Politics is not for nice people.
Sure, there are required smiles, and even hugs for those current with the fashions. Hand shakes and back slaps have been around for a long time. But the demonstrations of warmth are not likely to be genuine. The work is too hard, and most likely harder as you get closer to the top. Tough decisions are the result of having to pass out a limited number of goodies to an unlimited list of those who want them.
Last night''s prime time news included two stories at the peaks of different polities. Israeli politicians finally reached an agreement on the new government, a month and one half after the election. And the Cardinals chose a Pope.

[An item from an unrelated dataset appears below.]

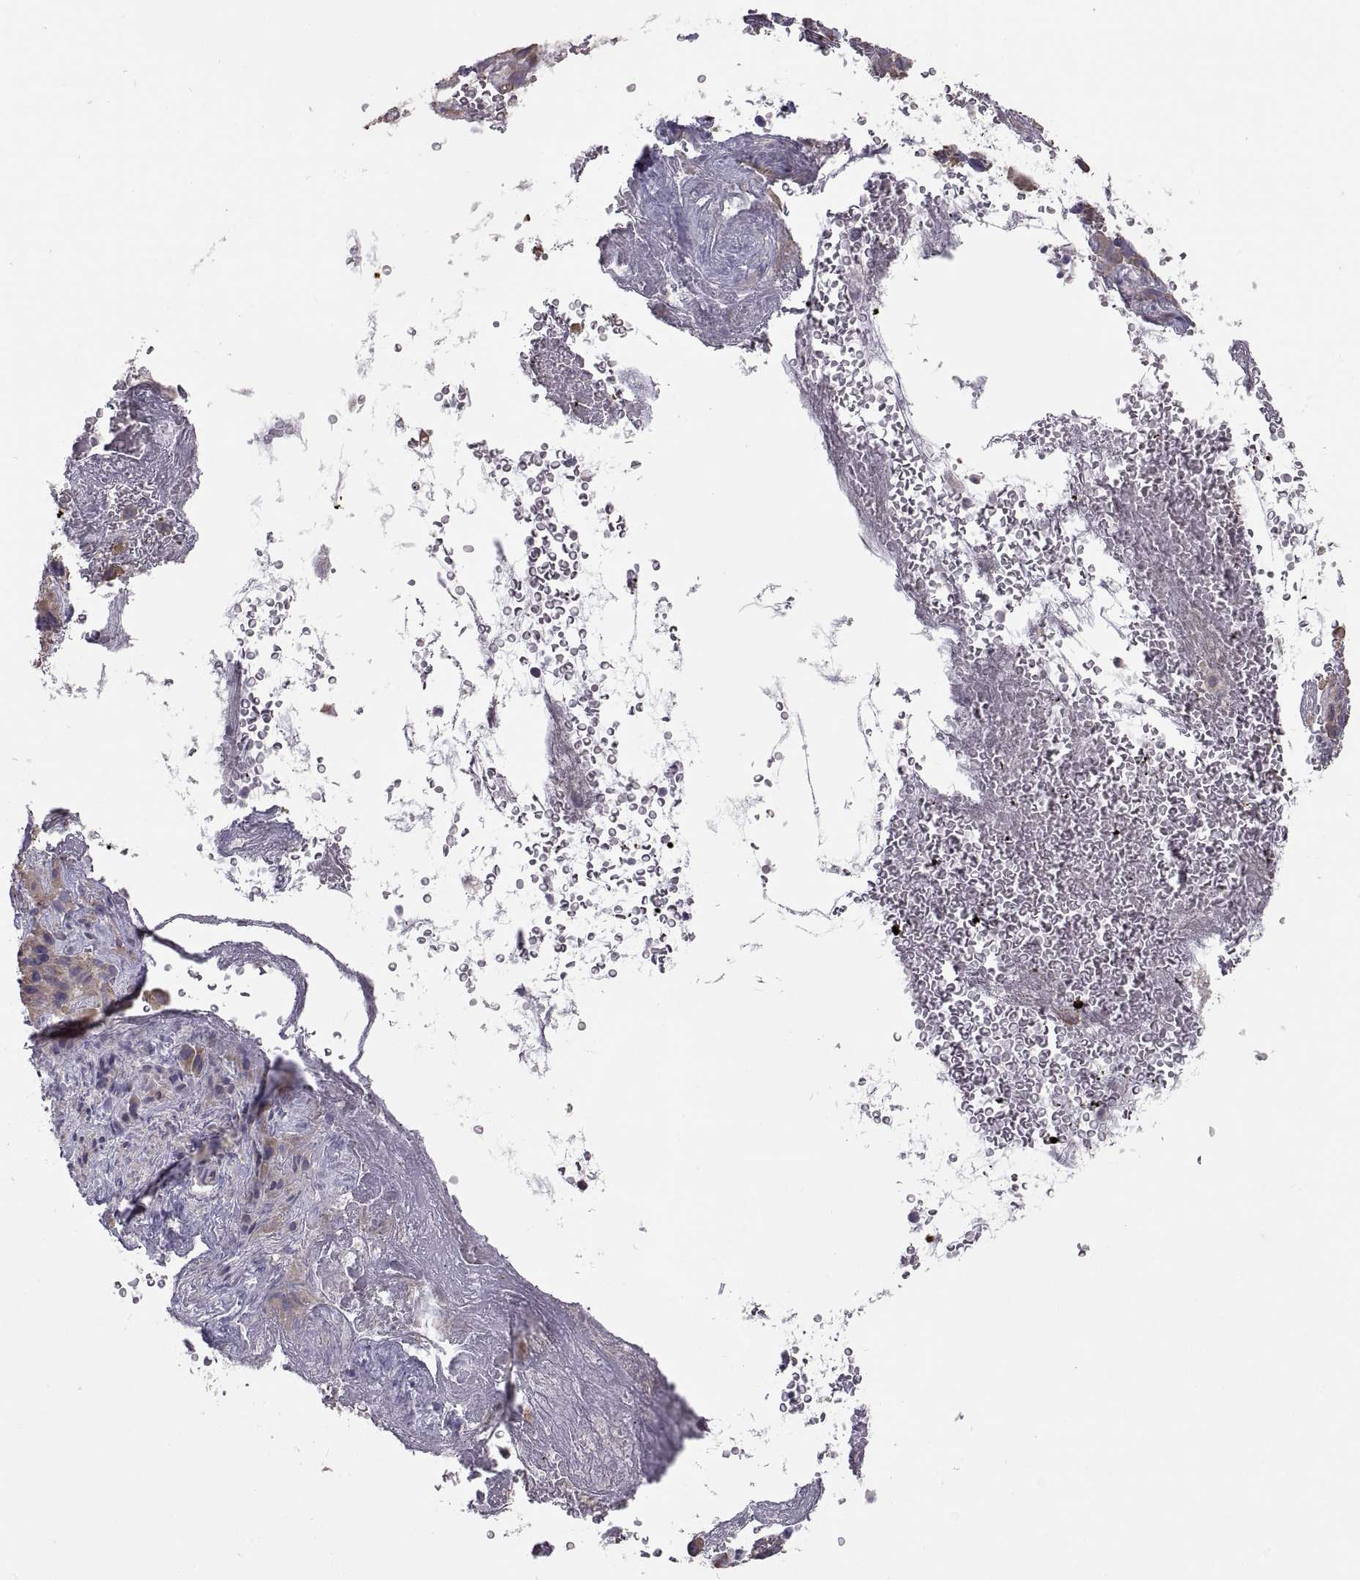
{"staining": {"intensity": "moderate", "quantity": "25%-75%", "location": "cytoplasmic/membranous"}, "tissue": "liver cancer", "cell_type": "Tumor cells", "image_type": "cancer", "snomed": [{"axis": "morphology", "description": "Cholangiocarcinoma"}, {"axis": "topography", "description": "Liver"}], "caption": "Liver cancer (cholangiocarcinoma) stained with a brown dye demonstrates moderate cytoplasmic/membranous positive expression in approximately 25%-75% of tumor cells.", "gene": "ACSBG2", "patient": {"sex": "female", "age": 52}}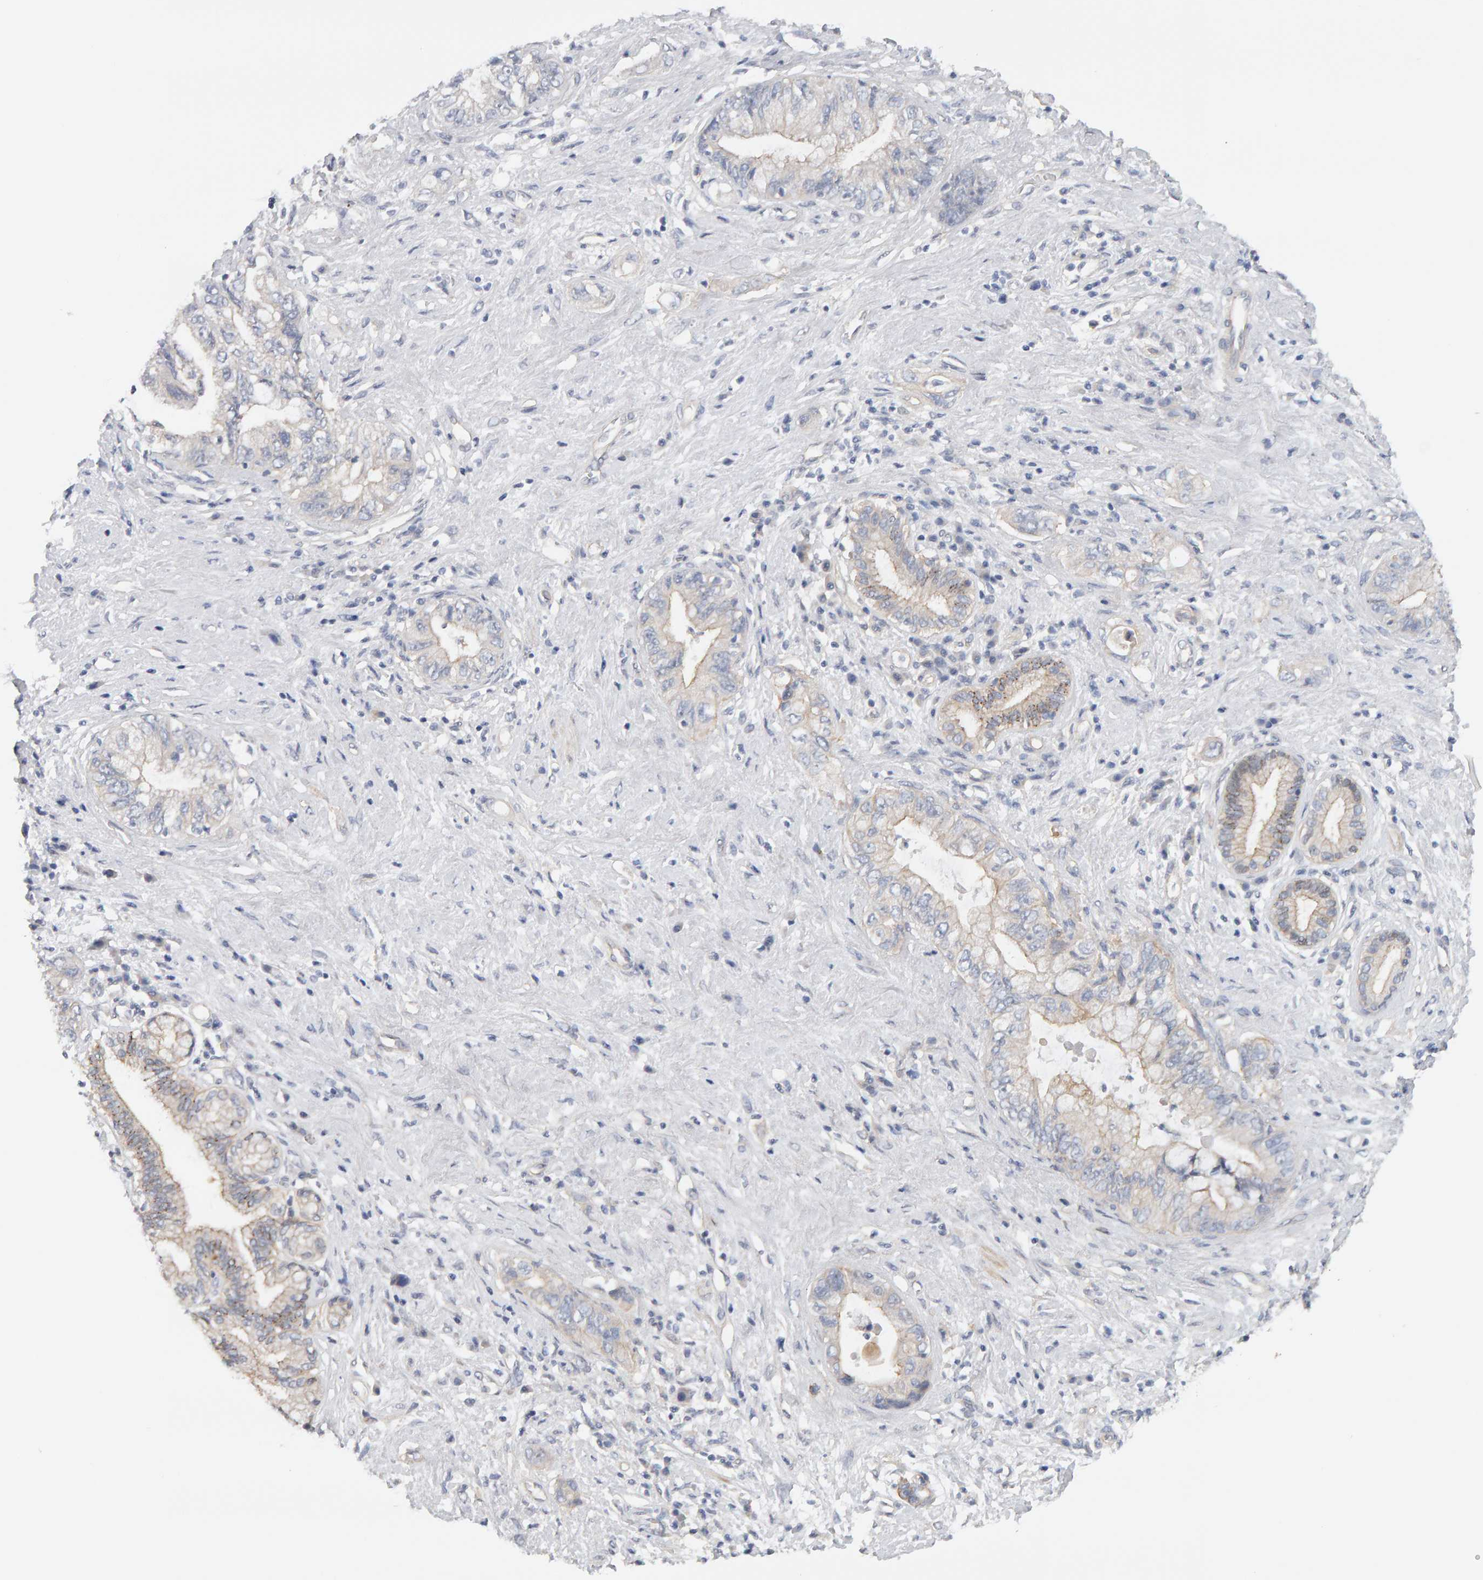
{"staining": {"intensity": "weak", "quantity": "<25%", "location": "cytoplasmic/membranous"}, "tissue": "pancreatic cancer", "cell_type": "Tumor cells", "image_type": "cancer", "snomed": [{"axis": "morphology", "description": "Adenocarcinoma, NOS"}, {"axis": "topography", "description": "Pancreas"}], "caption": "IHC of pancreatic cancer (adenocarcinoma) demonstrates no positivity in tumor cells.", "gene": "PPP1R16A", "patient": {"sex": "female", "age": 73}}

God can rest. Two of his principal regimes--in His Promised Land and our little brothers in Rome--have chosen those who will lead them until the next crises.
Ha''aretz is as good a source as any for telling us how the Israelis did it.
The morning after headline in the Internet edition reads, "Battle of knives in Likud about the division of the ministries: ''Bibi sold us out.'' " The picture shows a smiling Netanyahu surrounded by a group of MKs who seem to be applauding and maybe smiling. The picture includes two ministers in the previous governments who will be moved to less desirable positions in the new government, or perhaps out of the government altogether, along with two of the Young Jews who feel entitled to ministries and are not likely to get them.
The cartoon shows Bibi as groom and Lapid as bride tearing one another apart under the chupah as the rabbi begins the joyful song that comes at the end of a marriage ceremony.
Two days ago the cartoon showed Bibi patting the back of Ruby Rivlin, the outgoing Knesset Chair. Bibi had pushed out of his prestigious position, and was urging him to join other senior and moderate Likudniks (Dan Meridor, Benny Begin, and Micky Eitan), who had lost in the party primaries.
The previous day''s cartoon showed five junior Likud MK''s waiting to ambush Bibi with the tools used by Palestinian protesters (burning tire, fire bomb, slingshot, and stones).
A substantial part of the nastiness directed against Netanyahu focuses on Sara. Readers wanting to ponder the details should prepare a large cup of something, and Google her name.
It is not hard to find other politicians who have been less than warm and cuddly while having to make difficult decisions.
Shimon Peres is a world hero, with Nobel Peace Prize, a Medal of Freedom presented by President Barack Obama, and most recently a warm welcome by the European Parliament on the occasion of yet another speech endorsing Middle Eastern peace. However, Peres'' long record also includes the tough words and actions he used against others in his pursuit of power, as well as wounds he suffered at the hands of party colleague Yitzhak Rabin, who was anything but a good friend. Rabin''s nobel rank came only after his death.
Israel has no monopoly on political infighting. American politicians may have larger cadres of yes-sayers, public relations advisers and writers of heroic biographies. Classic are the moralistic books for children written about George Washington by Parson Weems at the beginning of the 19th century that include the mythic story of the cherry tree. However, the large entourages of the Imperial Presidency also have produced "kiss and tell" books, some of them written by underlings who did not get all of the good treatment they desired.
President Barack Obama is great on the platform surrounded by smiling and ethnically mixed supporters, but has been described as a cold fish without true friends.
Even that sacred regime that selected its leader at about the same time as Israel is not free of nastiness at the top. Reports are that Pope Benedict XVI retired on account of having to deal with senior prelates up to their collars in sexual and financial abominations. While the initial comments about Pope Fanciscus I focus on his humility, the knives are already being sharpened. Critics mention his theological conservatism, and accuse him of complicity with the murderous junta that ruled Argentina in the 1970s.
A lead story published by the New York Times within hours of the Pope''s election questioned whether the outsider was up to
"display(ing) the mettle to tackle the organizational dysfunction and corruption that plagued the eight-year papacy of Pope Benedict XVI. Cardinal Bergoglio never spent time here dealing with the bureaucracy, the Curia, and after he finished second to Benedict in the 2005 voting, he expressed relief at not having to face that prospect."
Anything like the absolute truth will elude those wanting to know what really happens at the peaks of government, religious bodies, or other organizations whose power rests at least partly on public support. It is best to recognize the problems in managing difficult issues and difficult colleagues, most of whom are likely to share the overblown egos that necessary in order to reach positions of leadership.
Along with taxes, nastiness at the top and a thick skin among citizens observing politics are the prices we pay for civilization.